Former New York Attorney General (and now Gov.) Eliot Spitzer, a frequent participant in such lawsuits, even boasted that he had “redefined the role of attorney general.”
Yet few have questioned claims by attorneys general like Spitzer that they are just looking out for the little guy when they bring lawsuits.
That may now change. “The Nation’s Top Ten Worst State Attorneys General,” a recent study I authored for the Competitive Enterprise Institute, takes a closer look at how attorneys general use their power to encroach on the authority of other branches of government and enrich their friends at society’s expense.
Spitzer, who was rated the third-worst state attorney general by the study, claims to be the scourge of wealthy “economic royalists.” But when rich trial lawyers demanded a staggering $625 million for bringing New York’s copycat lawsuit against the tobacco companies — at a rate of $13,000 an hour — Spitzer supported them, even though they began work only after tobacco companies had already given in to lawsuits brought by two other states. When a New York trial judge issued an order blocking the award on ethical grounds, Spitzer helped them get the order overturned based on a technicality.
Even worse is Connecticut’s Dick Blumenthal, rated the nation’s worst attorney general. Blumenthal was front and center in the scheme to create the Master Settlement Agreement, a nationwide tobacco deal that taxes low-income smokers to put $14 billion in the pockets of wealthy trial lawyers.
The lawyers he selected to profit from the deal included his own former law firm, a law school classmate, and the lawyer for the state’s governor, who was subsequently convicted of corruption in another matter.

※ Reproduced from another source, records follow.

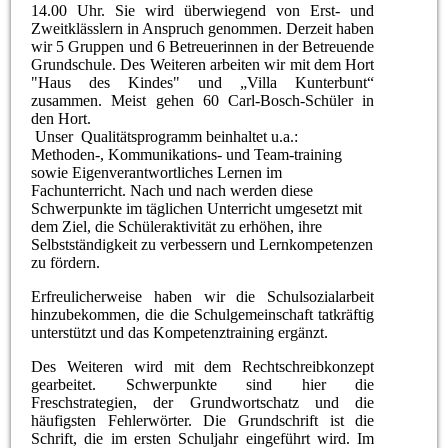
14.00 Uhr. Sie wird überwiegend von Erst- und
Zweitklässlern in Anspruch genommen. Derzeit haben
wir 5 Gruppen und 6 Betreuerinnen in der Betreuende
Grundschule. Des Weiteren arbeiten wir mit dem Hort
"Haus des Kindes" und „Villa Kunterbunt“
zusammen. Meist gehen 60 Carl-Bosch-Schüler in
den Hort.
Unser Qualitätsprogramm beinhaltet u.a.:
Methoden-, Kommunikations- und Team-training
sowie Eigenverantwortliches Lernen im
Fachunterricht. Nach und nach werden diese
Schwerpunkte im täglichen Unterricht umgesetzt mit
dem Ziel, die Schüleraktivität zu erhöhen, ihre
Selbstständigkeit zu verbessern und Lernkompetenzen
zu fördern.
Erfreulicherweise haben wir die Schulsozialarbeit
hinzubekommen, die die Schulgemeinschaft tatkräftig
unterstützt und das Kompetenztraining ergänzt.
Des Weiteren wird mit dem Rechtschreibkonzept
gearbeitet. Schwerpunkte sind hier die
Freschstrategien, der Grundwortschatz und die
häufigsten Fehlerwörter. Die Grundschrift ist die
Schrift, die im ersten Schuljahr eingeführt wird. Im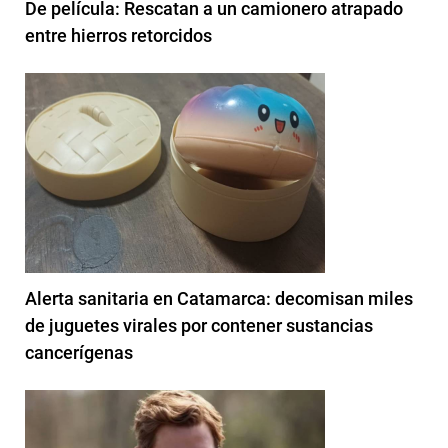
De película: Rescatan a un camionero atrapado
entre hierros retorcidos
Alerta sanitaria en Catamarca: decomisan miles
de juguetes virales por contener sustancias
cancerígenas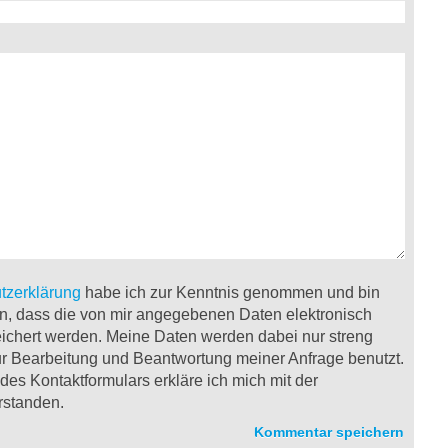
tzerklärung
habe ich zur Kenntnis genommen und bin
n, dass die von mir angegebenen Daten elektronisch
ichert werden. Meine Daten werden dabei nur streng
 Bearbeitung und Beantwortung meiner Anfrage benutzt.
es Kontaktformulars erkläre ich mich mit der
rstanden.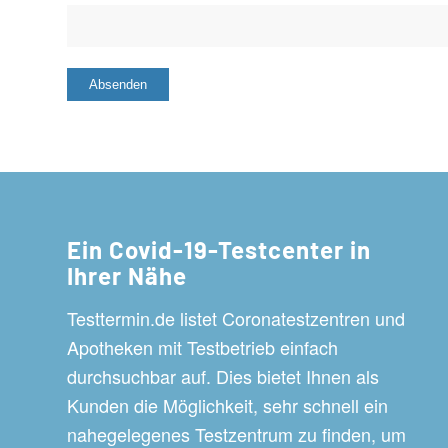
Ein Covid-19-Testcenter in
Ihrer Nähe
Testtermin.de listet Coronatestzentren und
Apotheken mit Testbetrieb einfach
durchsuchbar auf. Dies bietet Ihnen als
Kunden die Möglichkeit, sehr schnell ein
nahegelegenes Testzentrum zu finden, um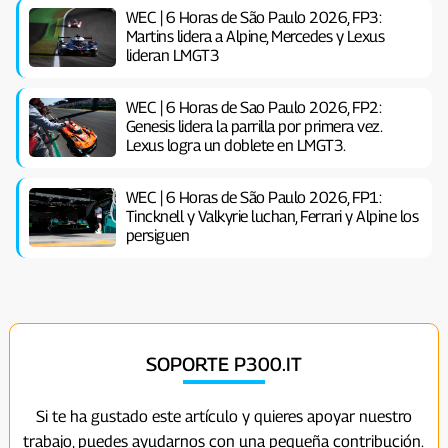
WEC | 6 Horas de São Paulo 2026, FP3:
Martins lidera a Alpine, Mercedes y Lexus
lideran LMGT3
WEC | 6 Horas de Sao Paulo 2026, FP2:
Genesis lidera la parrilla por primera vez.
Lexus logra un doblete en LMGT3.
WEC | 6 Horas de São Paulo 2026, FP1:
Tincknell y Valkyrie luchan, Ferrari y Alpine los
persiguen
SOPORTE P300.IT
Si te ha gustado este artículo y quieres apoyar nuestro
trabajo, puedes ayudarnos con una pequeña contribución.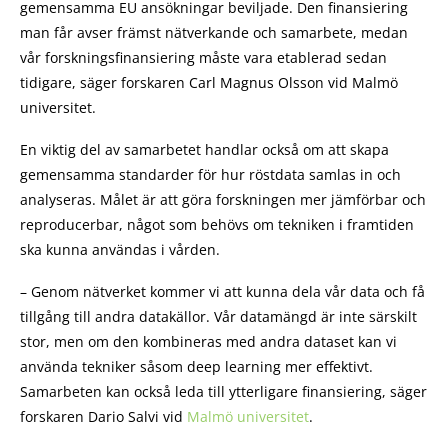
gemensamma EU ansökningar beviljade. Den finansiering
man får avser främst nätverkande och samarbete, medan
vår forskningsfinansiering måste vara etablerad sedan
tidigare, säger forskaren Carl Magnus Olsson vid Malmö
universitet.
En viktig del av samarbetet handlar också om att skapa
gemensamma standarder för hur röstdata samlas in och
analyseras. Målet är att göra forskningen mer jämförbar och
reproducerbar, något som behövs om tekniken i framtiden
ska kunna användas i vården.
– Genom nätverket kommer vi att kunna dela vår data och få
tillgång till andra datakällor. Vår datamängd är inte särskilt
stor, men om den kombineras med andra dataset kan vi
använda tekniker såsom deep learning mer effektivt.
Samarbeten kan också leda till ytterligare finansiering, säger
forskaren Dario Salvi vid
Malmö universitet
.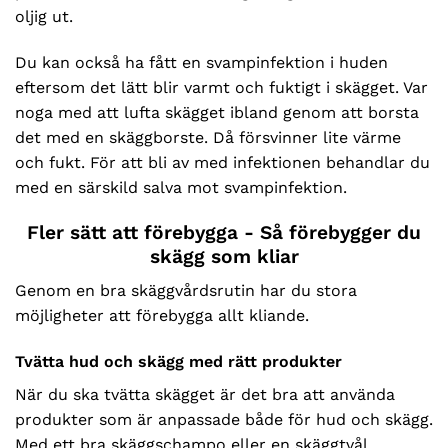
oljig ut.
Du kan också ha fått en svampinfektion i huden
eftersom det lätt blir varmt och fuktigt i skägget. Var
noga med att lufta skägget ibland genom att borsta
det med en skäggborste. Då försvinner lite värme
och fukt. För att bli av med infektionen behandlar du
med en särskild salva mot svampinfektion.
Fler sätt att förebygga - Så förebygger du
skägg som kliar
Genom en bra skäggvårdsrutin har du stora
möjligheter att förebygga allt kliande.
Tvätta hud och skägg med rätt produkter
När du ska tvätta skägget är det bra att använda
produkter som är anpassade både för hud och skägg.
Med ett bra skäggschampo eller en skäggtvål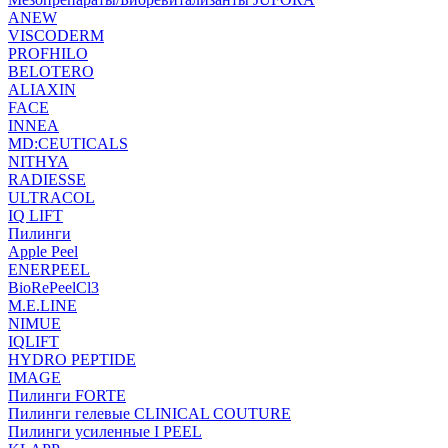
ANEW
VISCODERM
PROFHILO
BELOTERO
ALIAXIN
FACE
INNEA
MD:CEUTICALS
NITHYA
RADIESSE
ULTRACOL
IQ LIFT
Пилинги
Apple Peel
ENERPEEL
BioRePeelCl3
M.E.LINE
NIMUE
IQLIFT
HYDRO PEPTIDE
IMAGE
Пилинги FORTE
Пилинги гелевые CLINICAL COUTURE
Пилинги усиленные I PEEL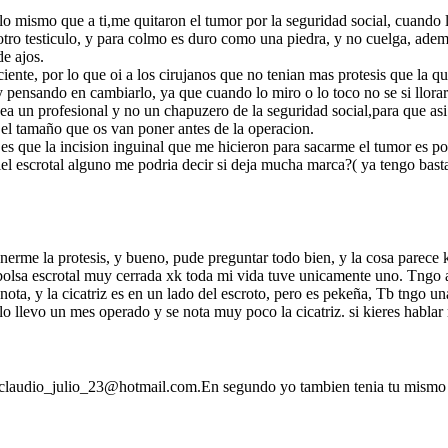
o mismo que a ti,me quitaron el tumor por la seguridad social, cuando 
i otro testiculo, y para colmo es duro como una piedra, y no cuelga, ade
de ajos.
iente, por lo que oi a los cirujanos que no tenian mas protesis que la 
pensando en cambiarlo, ya que cuando lo miro o lo toco no se si llorar o
a un profesional y no un chapuzero de la seguridad social,para que asi
y el tamaño que os van poner antes de la operacion.
s que la incision inguinal que me hicieron para sacarme el tumor es po
iel escrotal alguno me podria decir si deja mucha marca?( ya tengo basta
erme la protesis, y bueno, pude preguntar todo bien, y la cosa parec
 bolsa escrotal muy cerrada xk toda mi vida tuve unicamente uno. Tngo 
nota, y la cicatriz es en un lado del escroto, pero es pekeña, Tb tngo u
o llevo un mes operado y se nota muy poco la cicatriz. si kieres hab
o claudio_julio_23@hotmail.com.En segundo yo tambien tenia tu mismo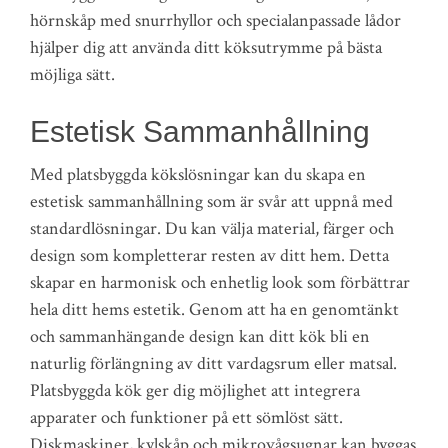
hörnskåp med snurrhyllor och specialanpassade lådor
hjälper dig att använda ditt köksutrymme på bästa
möjliga sätt.
Estetisk Sammanhållning
Med platsbyggda kökslösningar kan du skapa en
estetisk sammanhållning som är svår att uppnå med
standardlösningar. Du kan välja material, färger och
design som kompletterar resten av ditt hem. Detta
skapar en harmonisk och enhetlig look som förbättrar
hela ditt hems estetik. Genom att ha en genomtänkt
och sammanhängande design kan ditt kök bli en
naturlig förlängning av ditt vardagsrum eller matsal.
Platsbyggda kök ger dig möjlighet att integrera
apparater och funktioner på ett sömlöst sätt.
Diskmaskiner, kylskåp och mikrovågsugnar kan byggas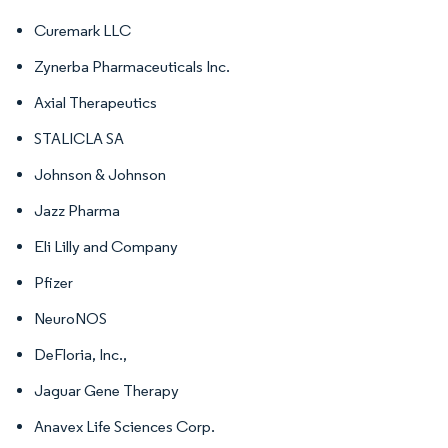
Curemark LLC
Zynerba Pharmaceuticals Inc.
Axial Therapeutics
STALICLA SA
Johnson & Johnson
Jazz Pharma
Eli Lilly and Company
Pfizer
NeuroNOS
DeFloria, Inc.,
Jaguar Gene Therapy
Anavex Life Sciences Corp.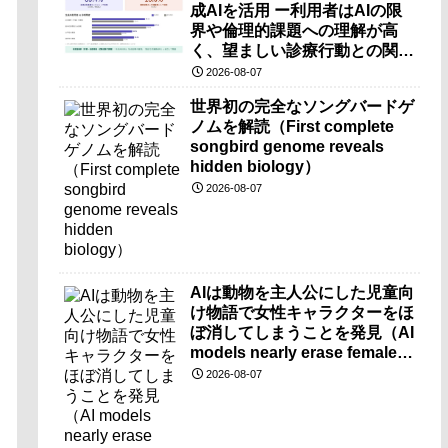
成AIを活用 ー利用者はAIの限
界や倫理的課題への理解が高
く、望ましい診療行動との関連
も確認ー
2026-08-07
世界初の完全なソングバードゲ
ノムを解読（First complete
songbird genome reveals
hidden biology）
2026-08-07
AIは動物を主人公にした児童向
け物語で女性キャラクターをほ
ぼ消してしまうことを発見（AI
models nearly erase female
characters when they write
2026-08-07
kids stories about animals）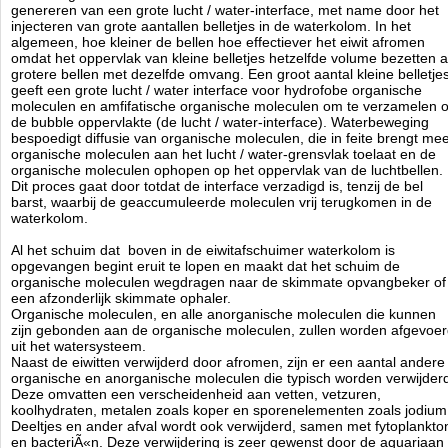
genereren van een grote lucht / water-interface, met name door het
Doorsnede varieert van 200 tot 650 mm.
injecteren van grote aantallen belletjes in de waterkolom. In het
Alle pijpen zijn van GS plexiglas, met een wanddikte van 4 tot
algemeen, hoe kleiner de bellen hoe effectiever het eiwit afromen
6mm.
omdat het oppervlak van kleine belletjes hetzelfde volume bezetten a
Inlaad spruitstuk met conische toelopende gaten voor extra
grotere bellen met dezelfde omvang. Een groot aantal kleine belletje
turbulentie in de reactorpijp.
geeft een grote lucht / water interface voor hydrofobe organische
De schuimbeker kan eenvoudig met de hand los gedraaid
moleculen en amfifatische organische moleculen om te verzamelen 
worden, en door de ingelegde 2.5mm siliconen ring dicht hij
de bubble oppervlakte (de lucht / water-interface). Waterbeweging
gemakkelijk af, zonder dat er aan de buitenzijde zoutkristallen
bespoedigt diffusie van organische moleculen, die in feite brengt me
ontstaan.
organische moleculen aan het lucht / water-grensvlak toelaat en de
De schuimbeker heeft maar 20 mm nodig om hem te kunnen
organische moleculen ophopen op het oppervlak van de luchtbellen.
verwijderen.
Dit proces gaat door totdat de interface verzadigd is, tenzij de bel
Door de uitgangpijp iets te verdraaien kan het waterniveau in de
barst, waarbij de geaccumuleerde moleculen vrij terugkomen in de
schuimer zeer precies afgesteld worden.
waterkolom.
De schuimers worden geleverd met omgebouwde Red-Dragon
pompen. Deze zijn zo geconstrueerd dat er geen kalkaanslag
Al het schuim dat boven in de eiwitafschuimer waterkolom is
tussen de rotor en het huis kan plaats vinden, dit doormiddel
opgevangen begint eruit te lopen en maakt dat het schuim de
van een antikalk bypass.
organische moleculen wegdragen naar de skimmate opvangbeker of
De rotor is volledig aangepast, deze heeft tanden gekregen van
een afzonderlijk skimmate ophaler.
titaan en hiermee worden lucht en water op de ideale manier
Organische moleculen, en alle anorganische moleculen die kunnen
gemengd.
zijn gebonden aan de organische moleculen, zullen worden afgevoe
De lagers en de schroeven zijn ook van titaan, hierdoor is hij
uit het watersysteem.
zeer sterk.
Naast de eiwitten verwijderd door afromen, zijn er een aantal andere
Doordat alles zo nauwkeurig is gemaakt, maakt het geheel
organische en anorganische moleculen die typisch worden verwijder
weinig geluid.
Deze omvatten een verscheidenheid aan vetten, vetzuren,
Het stroomverbruik ligt tussen 38 en de 78 watt, de hoeveelheid
koolhydraten, metalen zoals koper en sporenelementen zoals jodium
water is van 3.000 tot 10.000 ltr, en de hoeveelheid lucht ligt
Deeltjes en ander afval wordt ook verwijderd, samen met fytoplankto
tussen de 1.000 en de 3.000 ltr lucht per uur. Dit alles is
en bacteriÃ«n. Deze verwijdering is zeer gewenst door de aquariaan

In return for this deal, Blumenthal and other attorneys general dropped lawsuits they had filed against the big tobacco companies in the 1990s. Those suits claimed tobacco companies lied to smokers about the dangers of smoking. But smokers — not tobacco companies — pay for the deal, which is funded by a charge on every cigarette they buy.
Blumenthal justified his suit by claiming that it would help anti-smoking programs. But in many years, Connecticut spends nothing at all on preventing smoking, while much of the money has gone into lawyers’ pockets.
The second-worst state’s attorney general was Bill Lockyer of California, who recently became state treasurer. He turned a blind eye to campaign finance violations by political allies. Yet he meddled in other states’ affairs by suing out-of-state businesses, like Pepsi, which he sued over labels used on sodas in Mexico.
Lockyer repeatedly sought to stretch the legal definition of fraud to make it easier for lawyers to bring lawsuits. An appeals court rebuked him for that, noting that under his definition, a foolish consumer could sue for fraud after ordering a Danish pastry, solely because it was not baked in Denmark.
Historically, attorneys general performed valuable services like defending state agencies against lawsuits and giving legal advice. Today, they are more likely to bring lawsuits of their own, with greed and hunger for power, not public service, seeming to be behind many of those suits.